SET TASK 1:
Answer these questions about the post on differentiation under the integral sign:
(a) What two other names does the post give for differentiation under the integral sign?
(b) From which book did Richard Feynman learn the technique, and who wrote it?
(c) According to the setup section, what is introduced into the integral at the start of the method?
SET TASK 2:
Print, word for word, the part of the post on differentiation under the integral sign starting with "In this post, we'll" and going on through "the original result.".

Evaluating a Beautiful Integral Using Differentiation Under the Integral Sign

Introduction

One of the most powerful and elegant techniques in integral calculus is differentiation under the integral sign, sometimes called Leibniz's rule or, more colloquially, Feynman's trick. Richard Feynman famously learned this technique from the book Advanced Calculus by Frederick S. Woods, and it became one of his go-to methods for evaluating difficult integrals.

In this post, we'll use this technique to evaluate the following beautiful integral:

$$I = \int_0^1 \frac{\ln(1+x)}{1+x^2} \, dx$$

The Setup

The key idea behind Feynman's trick is to introduce a parameter into the integral, differentiate with respect to that parameter, evaluate the resulting (hopefully simpler) integral, and then integrate back to obtain the original result.

RAW DATA:
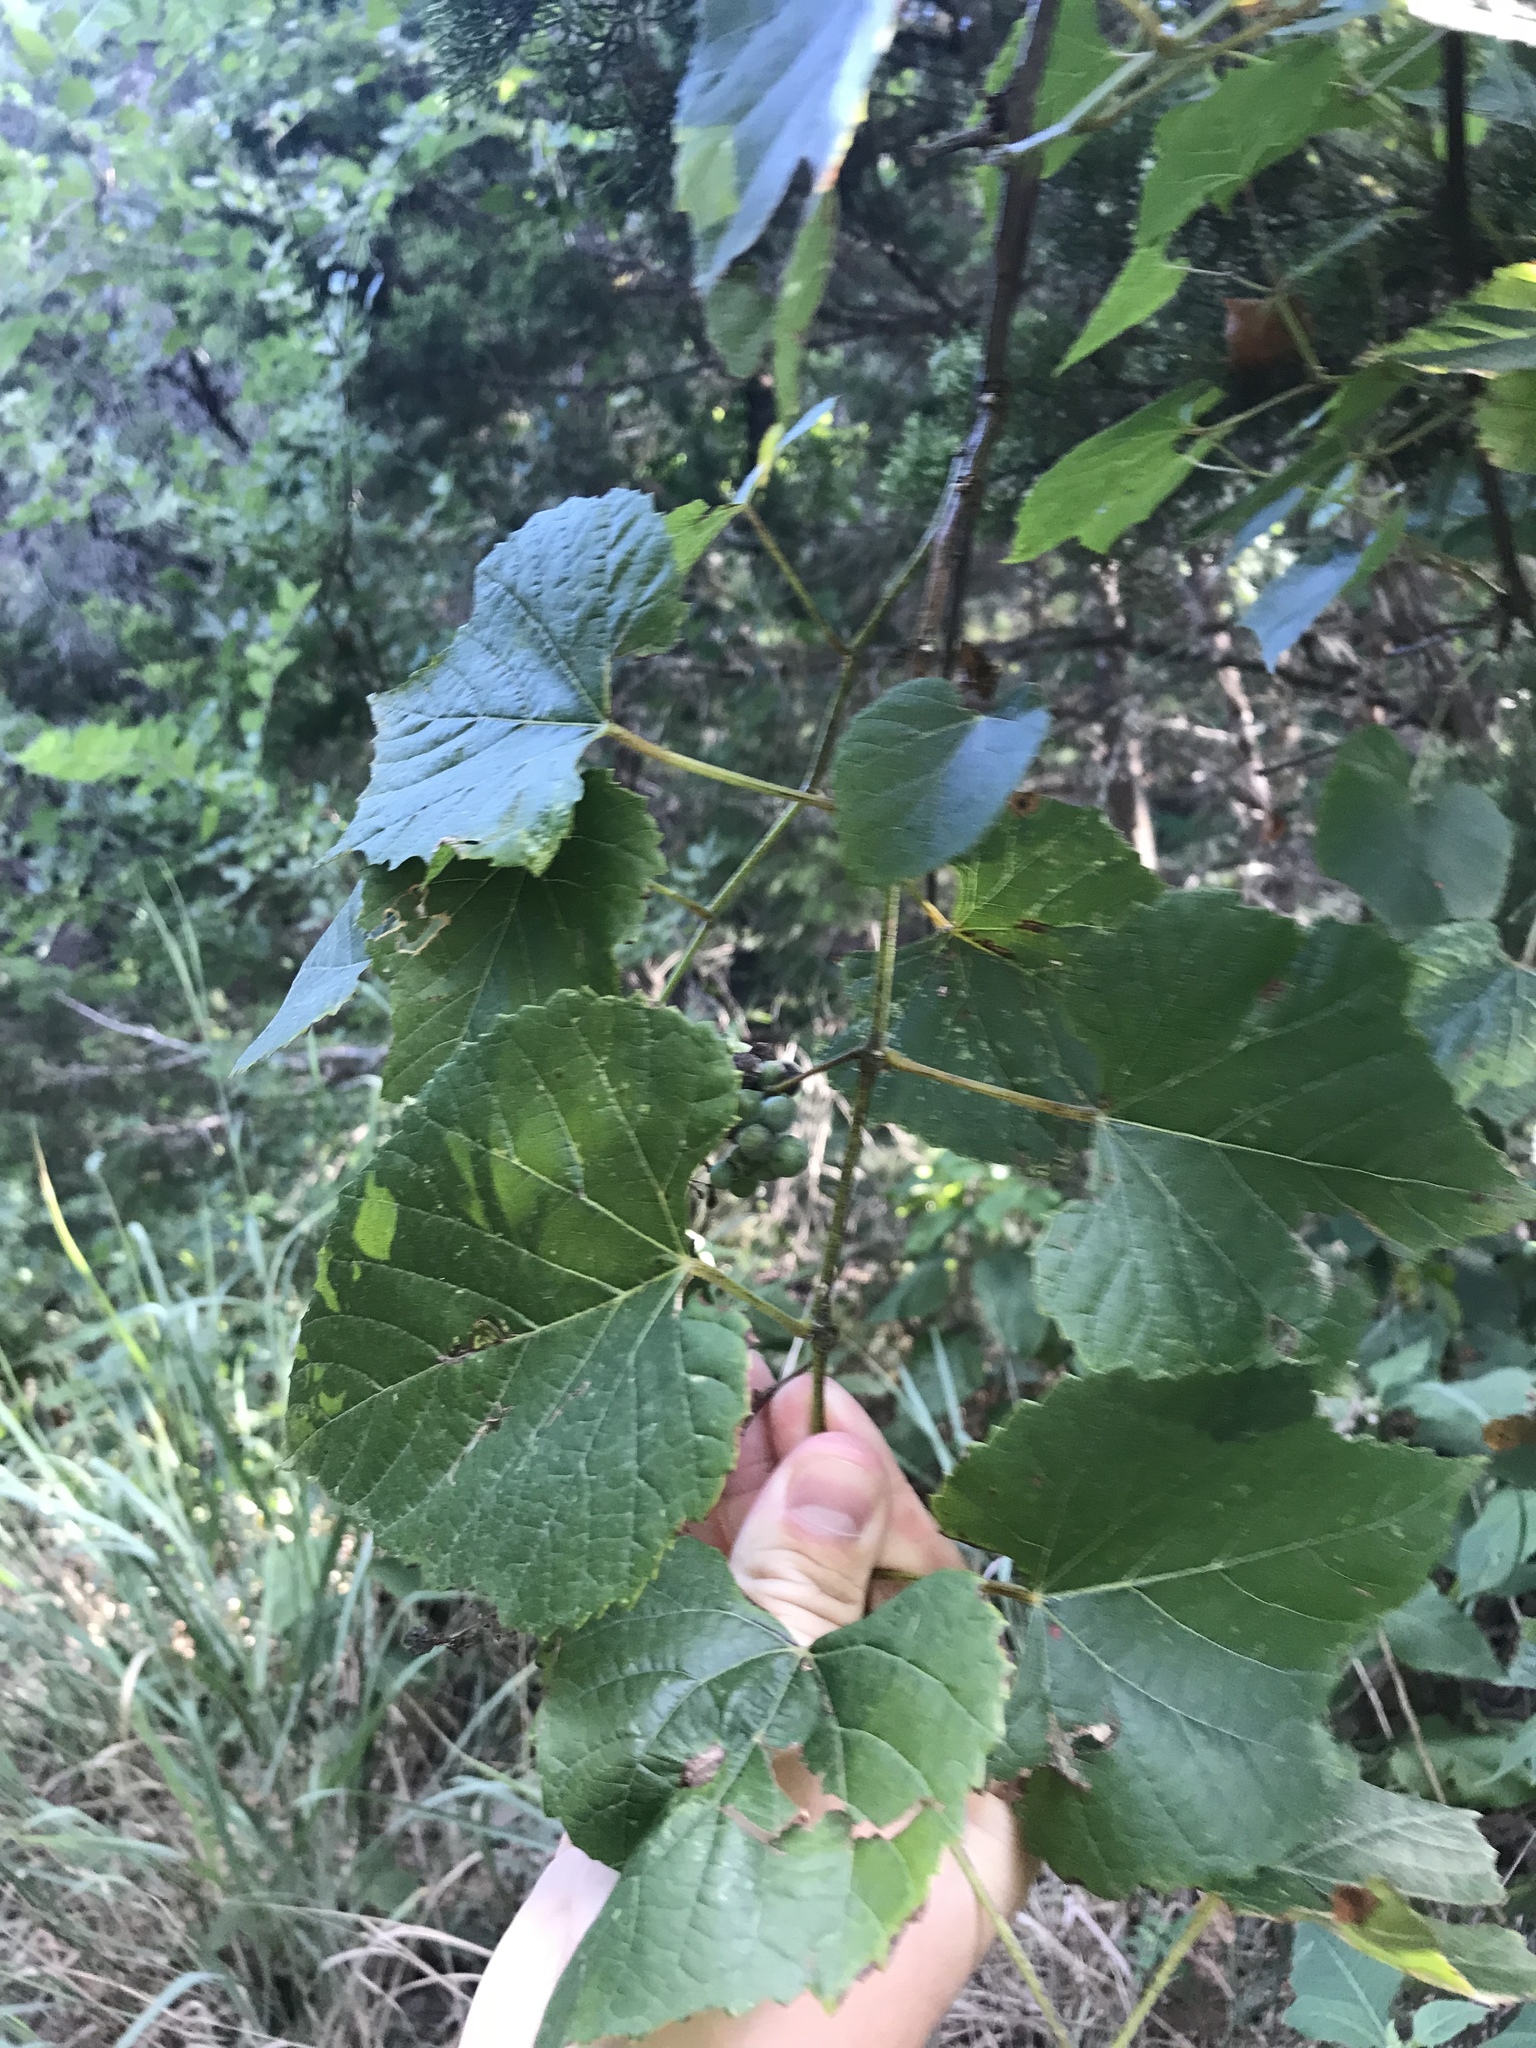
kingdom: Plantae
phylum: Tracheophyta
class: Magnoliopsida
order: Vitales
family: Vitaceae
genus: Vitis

* * *

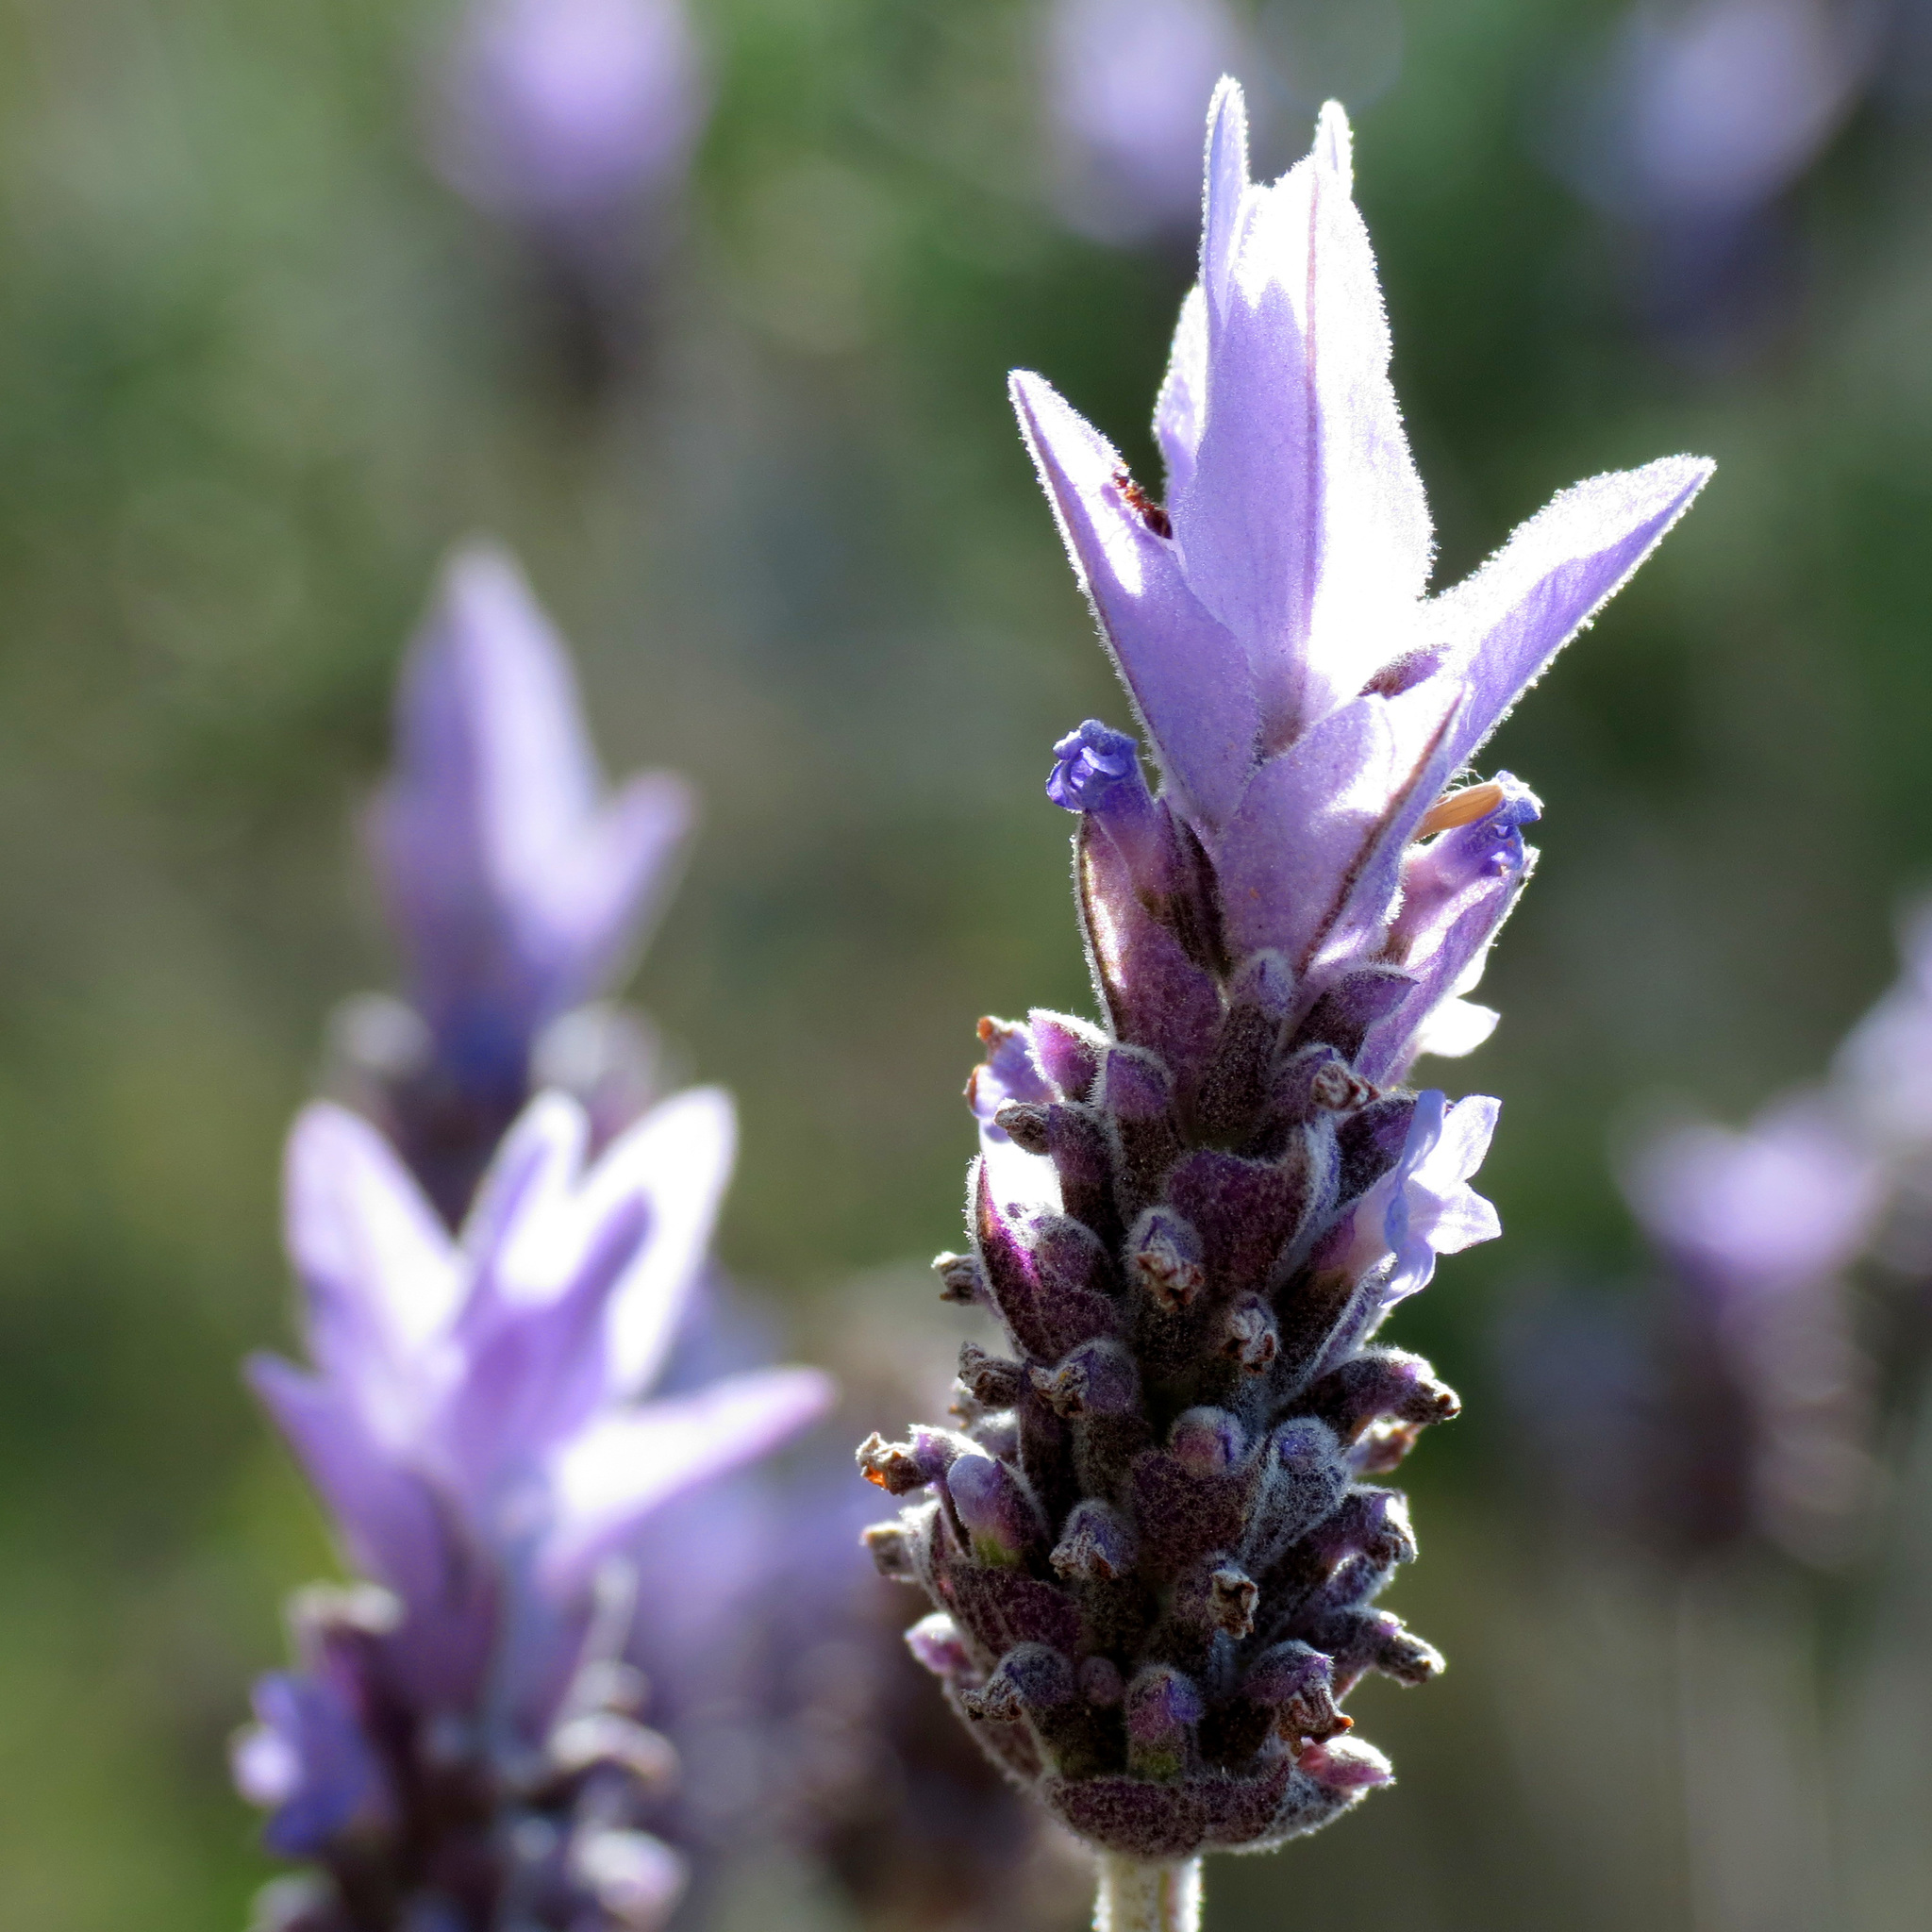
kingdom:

WORKED SOLUTION 1:
(a) Leibniz's rule and Feynman's trick.
(b) Advanced Calculus, by Frederick S. Woods.
(c) A parameter.

WORKED SOLUTION 2:
In this post, we'll use this technique to evaluate the following beautiful integral:

$$I = \int_0^1 \frac{\ln(1+x)}{1+x^2} \, dx$$

The Setup

The key idea behind Feynman's trick is to introduce a parameter into the integral, differentiate with respect to that parameter, evaluate the resulting (hopefully simpler) integral, and then integrate back to obtain the original result.